Is there any way to ensure the simulator will stay in a single stage?
I observe the variable self.ram[0x001D]
and the video. When the Mario agent gets a flag, this variable is mostly 3, but occasionally 2.
I also observe the variable is 1 when the Mario is in a normal state. Can anyone explain the meaning of this variable is 2?
Hmm. could you run this shell command to print some version information? Issues with the flag get feature have occurred in the past so I want to make sure this is a new problem.
python3 -c 'import pkg_resources; \
print(pkg_resources.get_distribution("nes-py").version); \
print(pkg_resources.get_distribution("gym-super-mario-bros").version)'
Version aside, it looks like fixing this could be as simple as changing line 247 of smb_env.py:
gym-super-mario-bros/gym_super_mario_bros/smb_env.py
Lines 237 to 249 in 9154ece
from:
return self.ram[0x001D] == 3
to:
return self.ram[0x001D] in {2, 3}
It looks like 0x001D is equal to 2 for more situations than just being on the flag pole, namely, when the flag pole first enters the scene I see 0x001D equal to 2 for a bust of frames, but never when Mario is on the pole. This does not disprove the bugs existance, but does negate the above solutions potential.

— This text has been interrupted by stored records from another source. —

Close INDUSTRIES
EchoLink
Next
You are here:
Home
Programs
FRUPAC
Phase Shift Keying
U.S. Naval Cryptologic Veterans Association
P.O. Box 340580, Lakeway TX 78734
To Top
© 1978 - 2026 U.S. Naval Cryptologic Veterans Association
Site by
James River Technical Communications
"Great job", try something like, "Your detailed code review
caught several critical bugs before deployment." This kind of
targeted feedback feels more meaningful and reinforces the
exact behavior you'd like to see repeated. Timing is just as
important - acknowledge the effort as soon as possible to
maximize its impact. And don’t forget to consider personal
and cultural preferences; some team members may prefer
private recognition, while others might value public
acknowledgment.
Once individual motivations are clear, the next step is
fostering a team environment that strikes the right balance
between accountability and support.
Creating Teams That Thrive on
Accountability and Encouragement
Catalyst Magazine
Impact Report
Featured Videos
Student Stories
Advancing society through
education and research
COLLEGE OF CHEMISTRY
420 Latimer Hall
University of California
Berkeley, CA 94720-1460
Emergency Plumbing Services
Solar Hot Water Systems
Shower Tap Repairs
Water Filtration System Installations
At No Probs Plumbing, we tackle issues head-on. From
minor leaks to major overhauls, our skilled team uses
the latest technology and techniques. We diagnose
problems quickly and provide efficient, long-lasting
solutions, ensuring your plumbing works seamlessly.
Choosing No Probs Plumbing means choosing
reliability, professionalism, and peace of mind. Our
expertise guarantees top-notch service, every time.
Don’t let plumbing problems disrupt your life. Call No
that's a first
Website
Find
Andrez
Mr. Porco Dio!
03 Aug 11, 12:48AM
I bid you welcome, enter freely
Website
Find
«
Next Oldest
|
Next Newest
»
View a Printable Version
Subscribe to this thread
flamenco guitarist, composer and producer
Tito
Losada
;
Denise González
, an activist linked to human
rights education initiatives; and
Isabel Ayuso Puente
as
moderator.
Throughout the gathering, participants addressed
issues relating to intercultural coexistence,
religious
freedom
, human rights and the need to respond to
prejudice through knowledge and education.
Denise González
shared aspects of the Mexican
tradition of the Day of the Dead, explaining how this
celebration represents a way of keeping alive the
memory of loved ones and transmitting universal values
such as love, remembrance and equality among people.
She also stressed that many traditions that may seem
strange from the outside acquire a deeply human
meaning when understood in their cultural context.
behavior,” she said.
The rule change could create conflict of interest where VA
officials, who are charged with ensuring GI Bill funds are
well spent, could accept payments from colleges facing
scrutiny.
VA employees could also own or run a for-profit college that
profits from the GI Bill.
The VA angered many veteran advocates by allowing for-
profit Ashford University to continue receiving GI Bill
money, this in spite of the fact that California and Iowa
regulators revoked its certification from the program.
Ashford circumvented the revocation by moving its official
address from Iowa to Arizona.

Also note the ram map description
0x001D
Player "float" state
0x00 - Standing on solid/else
0x01 - Airborn by jumping
0x02 - Airborn by walking of a ledge
0x03 - Sliding down flagpole
I run the shell. It outputs the following version information:
6.2.1
7.1.6
I know this is not the latest version, but I can't tell the difference of _is_stage_over
between the lastest code and the code I use. Is there any special modification?
After many trials, I also note that 0x001D equal to 2 is not an indicator of flag getting.
My algorithm generates action sequences (and there is another video recorder program shows it occasionally goes into the next stage). What's worse, there is some stochastic factor (like randomly skip the frames) in my algorithm. So it's hard for me to manually reproduce this phenomenon, but I can provide the video recorder if this is helpful for you.
For my research study, I focus on SuperMarioBros-1-1-v0
. Thus, I use the x_pos > 3155
as an indicator of flag getting.
Thanks!
closing issue as it seems resolved for now.